Boko
Haram fighters killed older boys and men in front of their families before
taking women and children into the forest where many died of hunger and
disease, freed captives told Reuters on
Sunday after they were brought to a refugee camp in Yola, Adamawa State.
The
Nigerian army rescued hundreds of women and children last week from the
Islamist fighters in Sambisa Forest in a major operation that has turned
international attention to the plight of hostages.
After
days on the road in pickup trucks, hundreds were released on Sunday into the
care of authorities at a refugee camp in Yola, to be fed and treated for
injuries. They spoke to reporters for the first time.
“They
didn’t allow us to move an inch,” said one of the freed women, Asabe Umaru,
describing her captivity. “If you needed the toilet, they followed you. We were
kept in one place.

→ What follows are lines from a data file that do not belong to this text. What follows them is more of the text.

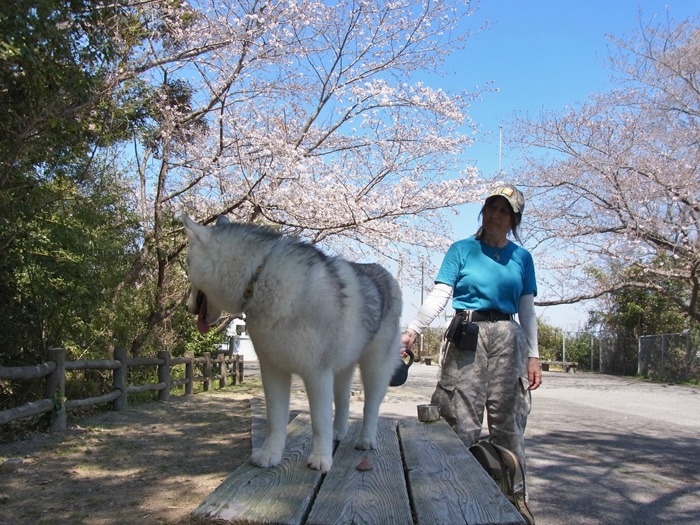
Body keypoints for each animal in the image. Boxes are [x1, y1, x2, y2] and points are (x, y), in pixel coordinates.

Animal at [180, 213, 402, 470]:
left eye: (187, 265)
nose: (187, 307)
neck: (259, 277)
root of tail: (383, 272)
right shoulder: (273, 370)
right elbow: (275, 420)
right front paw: (270, 454)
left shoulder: (317, 373)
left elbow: (319, 421)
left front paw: (320, 458)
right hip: (342, 367)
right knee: (343, 400)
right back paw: (338, 431)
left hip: (375, 368)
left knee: (371, 405)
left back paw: (366, 438)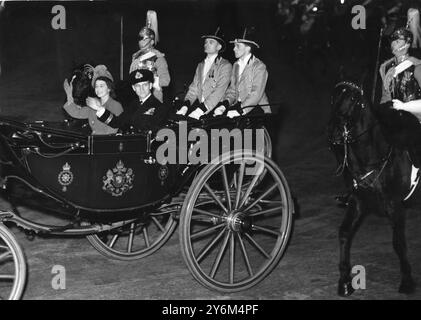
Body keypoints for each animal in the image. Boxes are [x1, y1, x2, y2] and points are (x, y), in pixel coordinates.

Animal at [328, 81, 416, 296]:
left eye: (352, 99)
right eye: (333, 98)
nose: (333, 133)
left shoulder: (394, 205)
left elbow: (398, 242)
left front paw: (407, 281)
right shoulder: (358, 201)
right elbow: (344, 233)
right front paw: (345, 282)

We were under bondage.
“We thank
God to be alive today. We thank the Nigerian army for saving our lives,” she
added.
Two
hundred and seventy-five women and children, some with heads or limbs in
bandages, arrived in the camp late on Saturday.
Nearly
700 kidnap victims have been freed from the Islamist group’s forest stronghold
since Tuesday, with the latest group of 234 women and children liberated on
Friday.
“When we
saw the soldiers we raised our hands and shouted for help. Boko Haram who were
guarding us started stoning us so we would follow them to another hideout, but
we refused because we were sure the soldiers would rescue us,” Umaru, a 24
year-old mother of two, told Reuters.
The
prisoners suffered malnutrition and disease, she said. “Every day we witnessed
the death of one of us and waited for our turn,” Mrs. Umaru added.
Another
freed captive, Cecilia Abel, said her husband and first son had been killed in
her presence before the militia forced her and her remaining eight children
into the forest.
For two
weeks before the military arrived she had barely eaten.
“We were
fed only ground dry maize in the afternoons. It was not good for human
consumption,” she said. “Many of us that were captured died in Sambisa Forest.
Even after our rescue about 10 died on our way to this place.”
The
prisoners freed so far do not appear to include any of more than 200
schoolgirls snatched from school dormitories in Chibok town a year ago, an
incident that drew global attention to the six-year-old insurgency.
Umaru
said her group of prisoners never came in contact with the missing Chibok
girls.
Meanwhile,
the 23 Armoured Brigade of the Nigerian Army based in Yola, Adamawa State, has
handed over 275 women and children rescued from insurgents in Sambisa Forest to
the National Emergency Management Agency for rehabilitation.
Receiving
the rescued persons, the Director-General, NEMA, Sani Sidi, said the rescued
women and children needed special attention and that the agency had made all
the necessary arrangements with relevant stakeholders for trauma counselling.